_Instructions for the task_.
Skip every picture, then write out exactly the lines of the listing below from the line that contains "스티커 구입하러 주민센터 방문하지 않아" through the final line.

------------

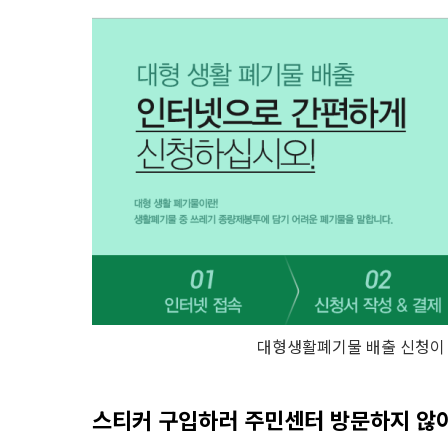
대형생활폐기물 배출 신청이
스티커 구입하러 주민센터 방문하지 않아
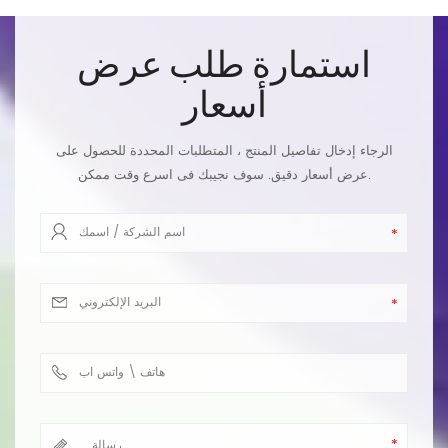
استمارة طلب عرض
أسعار
الرجاء إدخال تفاصيل المنتج ، المتطلبات المحددة للحصول على
عرض أسعار دقيق. سوف نجيبك فى اسرع وقت ممكن.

------------

_Solution_.
스티커 구입하러 주민센터 방문하지 않아
استمارة طلب عرض
أسعار
الرجاء إدخال تفاصيل المنتج ، المتطلبات المحددة للحصول على
عرض أسعار دقيق. سوف نجيبك فى اسرع وقت ممكن.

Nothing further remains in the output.